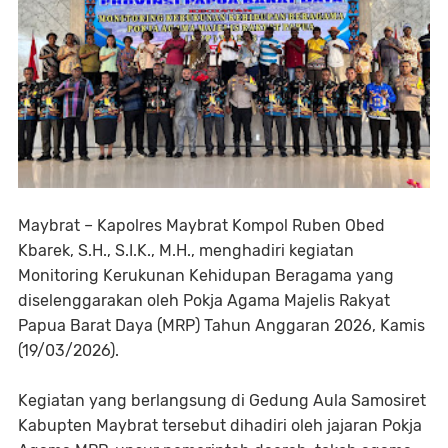
Maybrat – Kapolres Maybrat Kompol Ruben Obed
Kbarek, S.H., S.I.K., M.H., menghadiri kegiatan
Monitoring Kerukunan Kehidupan Beragama yang
diselenggarakan oleh Pokja Agama Majelis Rakyat
Papua Barat Daya (MRP) Tahun Anggaran 2026, Kamis
(19/03/2026).
Kegiatan yang berlangsung di Gedung Aula Samosiret
Kabupten Maybrat tersebut dihadiri oleh jajaran Pokja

================

| Task objective |
Word for word, copy every line of the data, excluding any pictures.

| Task output |
Maybrat – Kapolres Maybrat Kompol Ruben Obed
Kbarek, S.H., S.I.K., M.H., menghadiri kegiatan
Monitoring Kerukunan Kehidupan Beragama yang
diselenggarakan oleh Pokja Agama Majelis Rakyat
Papua Barat Daya (MRP) Tahun Anggaran 2026, Kamis
(19/03/2026).
Kegiatan yang berlangsung di Gedung Aula Samosiret
Kabupten Maybrat tersebut dihadiri oleh jajaran Pokja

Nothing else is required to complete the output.